Calm app has a timed meditation feature to help you build your meditation practice time. Or you can pick one of the short courses most relevant to you. i.e. 7 days of calm, 7 days of focus, 7 days of calming anxiety, 7 days of sleep… and so on.
Mindfulness app also has timed sessions where you can choose whether to have guided, silent or personalised meditation sessions, as well as the option to choose an ambient background sound. There are several practitioners to choose from on this app offering standalone meditations or courses. Again, you can choose courses based on the kind of meditation you need, from sleep, focus and emotions, to travel meditations and mindfulness in schools.
10. Repeat mantras
In both Hinduism and Buddhism it is commonplace to repeat a mantra in order to reach a meditative state.
The ‘om’ is a sound rather than a word that is one of the most spiritual sounds and vibration in the world. Beyond this, mantras can be a set of words, sounds, or phrases that help you focus.
You can either say the mantra out loud or repeat in your head. One mantra we repeat in my household is: Om namah shivah
Eventually, you’ll find you will be able to practice meditation anywhere but to start with it’s helpful to make sure you feel comfortable.

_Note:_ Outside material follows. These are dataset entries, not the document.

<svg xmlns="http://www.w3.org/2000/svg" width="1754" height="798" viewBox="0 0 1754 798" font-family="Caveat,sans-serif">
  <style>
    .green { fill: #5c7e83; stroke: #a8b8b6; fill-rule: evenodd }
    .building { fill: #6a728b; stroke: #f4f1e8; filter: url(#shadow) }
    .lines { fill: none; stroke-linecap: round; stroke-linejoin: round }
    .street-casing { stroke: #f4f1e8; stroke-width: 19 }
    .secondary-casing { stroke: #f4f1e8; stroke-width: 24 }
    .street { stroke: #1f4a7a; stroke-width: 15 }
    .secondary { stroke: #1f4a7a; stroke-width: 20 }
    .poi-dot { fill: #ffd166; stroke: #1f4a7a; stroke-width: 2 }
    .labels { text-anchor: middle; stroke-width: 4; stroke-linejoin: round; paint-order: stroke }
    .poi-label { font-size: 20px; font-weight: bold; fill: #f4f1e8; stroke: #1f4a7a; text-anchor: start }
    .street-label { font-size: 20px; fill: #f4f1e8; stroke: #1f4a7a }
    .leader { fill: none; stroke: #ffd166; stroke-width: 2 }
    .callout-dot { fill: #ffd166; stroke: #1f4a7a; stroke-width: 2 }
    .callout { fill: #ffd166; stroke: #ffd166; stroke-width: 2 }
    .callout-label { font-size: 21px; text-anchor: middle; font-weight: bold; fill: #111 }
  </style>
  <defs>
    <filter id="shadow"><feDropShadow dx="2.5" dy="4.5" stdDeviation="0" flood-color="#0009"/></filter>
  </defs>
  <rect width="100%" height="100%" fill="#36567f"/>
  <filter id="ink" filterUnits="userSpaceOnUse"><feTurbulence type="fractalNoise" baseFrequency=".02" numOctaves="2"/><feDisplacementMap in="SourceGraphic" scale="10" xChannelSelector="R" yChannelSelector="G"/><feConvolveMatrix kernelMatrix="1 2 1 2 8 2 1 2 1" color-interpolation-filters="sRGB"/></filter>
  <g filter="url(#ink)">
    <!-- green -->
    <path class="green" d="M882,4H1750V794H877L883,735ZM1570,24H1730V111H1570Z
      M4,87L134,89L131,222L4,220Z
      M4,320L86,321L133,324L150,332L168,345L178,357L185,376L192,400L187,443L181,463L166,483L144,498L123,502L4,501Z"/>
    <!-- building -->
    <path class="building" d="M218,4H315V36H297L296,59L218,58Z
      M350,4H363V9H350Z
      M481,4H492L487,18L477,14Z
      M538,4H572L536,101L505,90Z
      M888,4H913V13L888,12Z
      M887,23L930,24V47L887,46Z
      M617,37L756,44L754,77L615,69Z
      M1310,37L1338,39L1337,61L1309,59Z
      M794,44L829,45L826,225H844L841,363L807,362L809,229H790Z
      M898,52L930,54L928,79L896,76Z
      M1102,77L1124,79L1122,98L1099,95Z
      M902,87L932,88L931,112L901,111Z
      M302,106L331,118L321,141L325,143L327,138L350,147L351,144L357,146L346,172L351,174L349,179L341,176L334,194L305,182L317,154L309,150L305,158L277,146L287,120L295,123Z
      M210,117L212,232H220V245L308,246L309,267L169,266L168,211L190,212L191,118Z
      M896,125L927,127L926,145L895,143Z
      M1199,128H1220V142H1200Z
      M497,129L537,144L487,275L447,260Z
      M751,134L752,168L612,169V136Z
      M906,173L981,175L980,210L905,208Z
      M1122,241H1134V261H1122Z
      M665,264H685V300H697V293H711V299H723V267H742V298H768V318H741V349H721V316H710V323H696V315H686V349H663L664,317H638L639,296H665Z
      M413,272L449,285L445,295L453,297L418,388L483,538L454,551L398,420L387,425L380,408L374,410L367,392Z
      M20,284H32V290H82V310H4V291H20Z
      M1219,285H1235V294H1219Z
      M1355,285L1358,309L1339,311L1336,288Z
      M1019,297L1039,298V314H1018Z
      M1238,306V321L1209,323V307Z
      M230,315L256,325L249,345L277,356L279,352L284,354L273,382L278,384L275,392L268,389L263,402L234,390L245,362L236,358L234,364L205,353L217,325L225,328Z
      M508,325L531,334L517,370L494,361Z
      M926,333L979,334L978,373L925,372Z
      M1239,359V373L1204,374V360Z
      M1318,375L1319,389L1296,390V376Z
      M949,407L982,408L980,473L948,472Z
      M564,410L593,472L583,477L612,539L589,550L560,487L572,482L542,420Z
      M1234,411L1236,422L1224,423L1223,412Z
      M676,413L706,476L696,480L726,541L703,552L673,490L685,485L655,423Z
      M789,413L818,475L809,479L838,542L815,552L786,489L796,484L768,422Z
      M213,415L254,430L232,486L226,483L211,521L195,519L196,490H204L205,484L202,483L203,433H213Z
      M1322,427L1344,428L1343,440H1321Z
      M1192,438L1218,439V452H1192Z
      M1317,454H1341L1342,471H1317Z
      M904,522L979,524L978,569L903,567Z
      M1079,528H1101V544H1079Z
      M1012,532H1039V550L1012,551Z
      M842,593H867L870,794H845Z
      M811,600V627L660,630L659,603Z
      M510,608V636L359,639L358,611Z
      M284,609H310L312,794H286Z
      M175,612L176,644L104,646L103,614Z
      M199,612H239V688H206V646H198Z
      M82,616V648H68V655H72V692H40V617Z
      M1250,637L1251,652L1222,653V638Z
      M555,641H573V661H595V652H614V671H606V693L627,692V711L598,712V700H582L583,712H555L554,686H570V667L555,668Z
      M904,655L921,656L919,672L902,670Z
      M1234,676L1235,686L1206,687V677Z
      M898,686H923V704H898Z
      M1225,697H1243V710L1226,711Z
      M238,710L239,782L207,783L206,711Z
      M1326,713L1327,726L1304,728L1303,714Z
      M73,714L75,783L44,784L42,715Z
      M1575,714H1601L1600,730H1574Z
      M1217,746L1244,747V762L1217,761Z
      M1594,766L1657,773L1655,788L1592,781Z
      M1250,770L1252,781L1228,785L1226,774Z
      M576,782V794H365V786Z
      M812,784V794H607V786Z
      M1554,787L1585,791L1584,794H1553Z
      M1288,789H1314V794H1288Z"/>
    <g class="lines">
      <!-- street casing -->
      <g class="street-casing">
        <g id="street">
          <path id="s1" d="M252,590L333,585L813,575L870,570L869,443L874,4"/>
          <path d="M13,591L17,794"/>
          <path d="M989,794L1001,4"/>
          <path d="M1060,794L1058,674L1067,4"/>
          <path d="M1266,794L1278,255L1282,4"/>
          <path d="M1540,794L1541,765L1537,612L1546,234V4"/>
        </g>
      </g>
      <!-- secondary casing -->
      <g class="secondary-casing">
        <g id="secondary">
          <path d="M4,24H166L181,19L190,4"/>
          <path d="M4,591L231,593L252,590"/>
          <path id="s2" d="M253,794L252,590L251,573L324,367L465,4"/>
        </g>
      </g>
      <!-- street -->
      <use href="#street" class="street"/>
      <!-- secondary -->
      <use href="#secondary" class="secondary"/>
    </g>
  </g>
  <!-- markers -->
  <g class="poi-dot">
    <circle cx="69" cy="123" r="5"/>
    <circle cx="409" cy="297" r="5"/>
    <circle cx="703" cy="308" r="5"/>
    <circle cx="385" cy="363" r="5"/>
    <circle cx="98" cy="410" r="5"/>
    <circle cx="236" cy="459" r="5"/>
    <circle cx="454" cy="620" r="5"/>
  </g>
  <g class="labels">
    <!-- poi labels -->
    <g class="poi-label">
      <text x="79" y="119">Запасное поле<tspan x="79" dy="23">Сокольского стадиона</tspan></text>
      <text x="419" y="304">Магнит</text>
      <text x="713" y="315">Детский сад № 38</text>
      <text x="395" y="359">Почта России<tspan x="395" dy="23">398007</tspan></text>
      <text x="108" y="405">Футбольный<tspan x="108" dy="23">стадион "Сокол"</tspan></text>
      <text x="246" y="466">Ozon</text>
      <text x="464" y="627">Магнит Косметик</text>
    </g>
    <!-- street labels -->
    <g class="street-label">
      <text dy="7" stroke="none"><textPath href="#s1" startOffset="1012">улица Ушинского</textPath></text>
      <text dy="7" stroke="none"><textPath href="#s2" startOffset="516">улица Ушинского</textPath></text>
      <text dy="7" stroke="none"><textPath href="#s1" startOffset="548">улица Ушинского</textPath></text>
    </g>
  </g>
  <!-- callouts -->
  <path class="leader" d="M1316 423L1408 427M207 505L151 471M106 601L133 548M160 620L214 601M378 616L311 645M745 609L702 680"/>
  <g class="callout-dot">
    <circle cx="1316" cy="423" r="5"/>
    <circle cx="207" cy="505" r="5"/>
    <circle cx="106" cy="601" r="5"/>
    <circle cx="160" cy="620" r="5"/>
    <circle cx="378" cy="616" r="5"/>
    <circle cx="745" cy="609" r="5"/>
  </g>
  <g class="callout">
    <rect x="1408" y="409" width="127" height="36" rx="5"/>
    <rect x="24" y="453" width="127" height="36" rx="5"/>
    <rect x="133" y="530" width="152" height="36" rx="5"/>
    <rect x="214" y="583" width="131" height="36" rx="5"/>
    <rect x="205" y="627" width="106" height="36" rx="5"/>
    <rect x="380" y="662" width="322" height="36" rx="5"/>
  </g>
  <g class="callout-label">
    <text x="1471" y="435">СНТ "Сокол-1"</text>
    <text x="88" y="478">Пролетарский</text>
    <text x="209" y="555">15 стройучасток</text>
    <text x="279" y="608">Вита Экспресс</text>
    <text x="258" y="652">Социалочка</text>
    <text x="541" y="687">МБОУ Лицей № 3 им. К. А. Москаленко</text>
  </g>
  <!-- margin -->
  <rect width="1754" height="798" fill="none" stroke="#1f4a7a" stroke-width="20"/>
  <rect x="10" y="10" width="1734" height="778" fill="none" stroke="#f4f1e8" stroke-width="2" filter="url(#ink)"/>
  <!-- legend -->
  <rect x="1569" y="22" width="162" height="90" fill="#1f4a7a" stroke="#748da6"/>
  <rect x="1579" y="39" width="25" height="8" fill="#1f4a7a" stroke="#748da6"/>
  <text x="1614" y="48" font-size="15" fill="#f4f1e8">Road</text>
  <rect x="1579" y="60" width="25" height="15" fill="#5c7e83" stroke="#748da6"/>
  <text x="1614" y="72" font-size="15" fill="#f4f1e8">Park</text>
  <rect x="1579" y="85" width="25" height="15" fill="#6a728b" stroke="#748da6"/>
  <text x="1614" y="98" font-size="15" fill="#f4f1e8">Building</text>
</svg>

I usually sit in bed with the blanket over my legs, or I sit on the floor in the living room on top a cushion with my back leaning against the sofa and blankets over my legs. I turn off my phone notifications, put the cats away in another room, and let my partner know that I need a set amount of time without interruptions.

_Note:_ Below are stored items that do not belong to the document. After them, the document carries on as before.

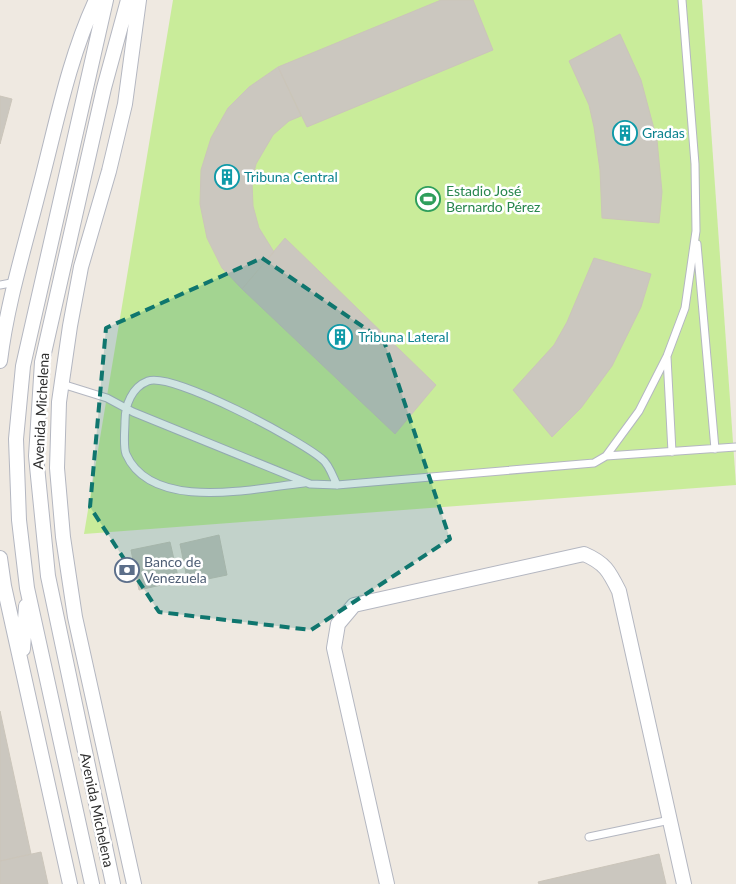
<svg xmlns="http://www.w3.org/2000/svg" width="736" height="884" viewBox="0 0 736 884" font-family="Lato,sans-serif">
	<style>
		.pitch { fill: #c9ec9a }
		.building { fill: #cbc7bf; stroke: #cbc5ba }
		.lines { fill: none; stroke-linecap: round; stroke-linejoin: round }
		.lane-casing { stroke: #b4b7c1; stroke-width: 9 }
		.street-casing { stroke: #b4b7c1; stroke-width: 16 }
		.lane { stroke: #fff; stroke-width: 7 }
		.street { stroke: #fff; stroke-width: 14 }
		.marked { fill: #0f766e; fill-opacity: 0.2; stroke: #0f766e; stroke-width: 4; stroke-dasharray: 10 6; stroke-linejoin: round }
		.labels { text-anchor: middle; stroke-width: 5; stroke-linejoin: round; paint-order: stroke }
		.culture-label { font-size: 14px; fill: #0d838f; stroke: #fff; text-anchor: start }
		.leisure-label { font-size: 14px; fill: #27864d; stroke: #fff; text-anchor: start }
		.street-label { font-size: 14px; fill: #2e2e2e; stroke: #fff }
		.service-label { font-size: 14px; fill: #4e5e75; stroke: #fff; text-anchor: start }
	</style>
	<rect width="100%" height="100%" fill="#efe9e1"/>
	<path class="pitch" d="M173 0H702L736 485 84 534Z"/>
	<path class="building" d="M441 0H473L493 50 307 127 278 67Z
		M620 34 641 80 657 140 662 192 659 223 602 218 600 170 594 127 589 105 569 61Z
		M278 67 301 116 289 121 273 135 256 164 252 181 253 206 259 228 274 252 242 289 222 268 207 238 200 204 201 170 211 138 228 108 249 87Z
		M0 96 12 99 0 144Z
		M285 238 436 385 395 434 242 289Z
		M594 258 651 274 641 307 612 366 581 408 552 437 513 390 554 345 567 322Z
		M219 535 227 575 188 583 180 544Z
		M170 542 179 581 139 590 131 550Z
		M0 711 31 854 0 861Z
		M41 852 48 884H0V861Z
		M659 854 666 884H539L538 882Z"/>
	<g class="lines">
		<defs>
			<path id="lane" d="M697 244 715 449
				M0 285 16 282
				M667 357 672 452
				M62 384 107 398 133 412 310 484 337 485 594 463 606 456 639 411 667 356 685 308 696 231 695 164 682 0
				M606 456 736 447
				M304 483C255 488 152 513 126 454 123 446 125 430 125 421 125 405 132 387 148 381 173 372 300 440 322 459 329 464 333 477 337 485
				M589 837 670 820"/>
			<path id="street" d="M0 361C7 303 25 246 39 190 56 126 68 60 96 0
				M0 558 4 586 70 884
				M23 649 26 606
				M92 884 27 588 19 520 16 439 23 366 106 0
				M113 884 48 576 36 456 42 362 104 88 128 0
				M134 884 75 617 63 537 57 468 59 402 70 326 81 267 109 171 125 104 139 0
				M387 884 334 648 338 624 354 605 584 554C605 563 609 571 619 591L684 884"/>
		</defs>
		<use href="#lane" class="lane-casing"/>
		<use href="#street" class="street-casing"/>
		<use href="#lane" class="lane"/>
		<use href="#street" class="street"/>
	</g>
	<path class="marked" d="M262 258 384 341 450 539 311 630 159 612 90 507 106 328Z"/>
	<defs>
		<symbol id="building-ring" viewBox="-11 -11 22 22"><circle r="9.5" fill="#fff" stroke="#0f9aa8" stroke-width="1.5"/><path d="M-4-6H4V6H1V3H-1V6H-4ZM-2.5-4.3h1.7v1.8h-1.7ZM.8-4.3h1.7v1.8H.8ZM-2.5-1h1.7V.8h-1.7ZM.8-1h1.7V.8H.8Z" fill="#0f9aa8"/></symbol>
		<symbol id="stadium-ring" viewBox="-11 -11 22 22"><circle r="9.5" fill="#fff" stroke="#2e9e5b" stroke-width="1.5"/><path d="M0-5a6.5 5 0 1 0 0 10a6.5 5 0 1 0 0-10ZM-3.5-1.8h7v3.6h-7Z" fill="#2e9e5b"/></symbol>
		<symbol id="bank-ring" viewBox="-11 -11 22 22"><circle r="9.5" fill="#fff" stroke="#5c6f8a" stroke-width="1.5"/><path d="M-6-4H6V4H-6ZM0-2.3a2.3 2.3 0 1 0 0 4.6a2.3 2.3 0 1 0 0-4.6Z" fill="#5c6f8a"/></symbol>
	</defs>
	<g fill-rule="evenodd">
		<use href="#building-ring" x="611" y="119" width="28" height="28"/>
		<use href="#building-ring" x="213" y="163" width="28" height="28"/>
		<use href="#stadium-ring" x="414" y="185" width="28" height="28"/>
		<use href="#building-ring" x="326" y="323" width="28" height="28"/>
		<use href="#bank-ring" x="113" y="556" width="28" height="28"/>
	</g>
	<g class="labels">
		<g class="culture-label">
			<text x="642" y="138">Gradas</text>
			<text x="244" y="182">Tribuna Central</text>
			<text x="358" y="342">Tribuna Lateral</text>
		</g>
		<g class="leisure-label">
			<text x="446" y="196">Estadio José<tspan x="446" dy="16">Bernardo Pérez</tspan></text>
		</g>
		<g class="street-label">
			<text transform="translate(41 411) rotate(-87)" y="5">Avenida Michelena</text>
			<text transform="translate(97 810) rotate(78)" y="5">Avenida Michelena</text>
		</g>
		<g class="service-label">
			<text x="144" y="567">Banco de<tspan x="144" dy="16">Venezuela</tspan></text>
		</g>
	</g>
</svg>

As long as it’s quiet and you’re comfortable, that’s all you need to get started with meditation.
12. Commit to the practice
They say it takes 30 days to form a habit, so give yourself at least a month of daily practice to figure out if meditation works for you.
13. Enjoy the moment
Meditation doesn’t have to be serious, you can embrace the joy that taking that time for yourself and your wellbeing brings.
MEDITATION THINGS TO AVOID
14. Don’t worry about technique
There are so many ways to practice meditation so allow yourself the time to try a few techniques until you find your flow. Don’t focus so much on technique as much as just doing the practice.
15. Don’t worry about clearing your mind
Meditation is not about clearing your mind. With such active mental spaces, it’s totally normal for our brains to bring other thoughts our way. Remember that meditation is a practice, not an end goal. You can work towards clearing your mind, but it might not always be totally clear. This is normal.
16. Don’t be hard on yourself
There is no wrong or right way to practice meditation. Everyone will have their own way that makes a difference to them. Just as we all have unique brains, we have unique ways of practising meditation. Don’t think that you are ‘doing it wrong’, just be happy with the way you are practising it.
17. Don’t do it alone if it’s a struggle
Either use one of the guided meditation apps as mentioned above or perhaps find a local community that practices meditation to help you.
18. Don’t be disheartened
You may feel results immediately, you may not. Don’t be disheartened if you don’t get immediate results. If you stick with meditation it will come to you in time, be patient, willing and open to the process.
I hope my beginner’s guide to meditation helps! Good luck!
INTERESTING FACTS ABOUT MEDITATION
* Did you know that meditation as a practice is about 5000 years old (maybe more) and founded in the Hindu traditions of the Indus Valley region, modern-day India.
* It is thought that many different cultures have practised meditation throughout the world for thousands of years, including the Aborigines of Australia and Native Americans of North America.
* The term ‘meditation’ comes from the Latin word ‘meditation’ which roughly translates as ‘to think, ponder, contemplate’.
Do you practice meditation? What is your favourite way to practice meditation?
What would you add to this beginner’s guide to meditation?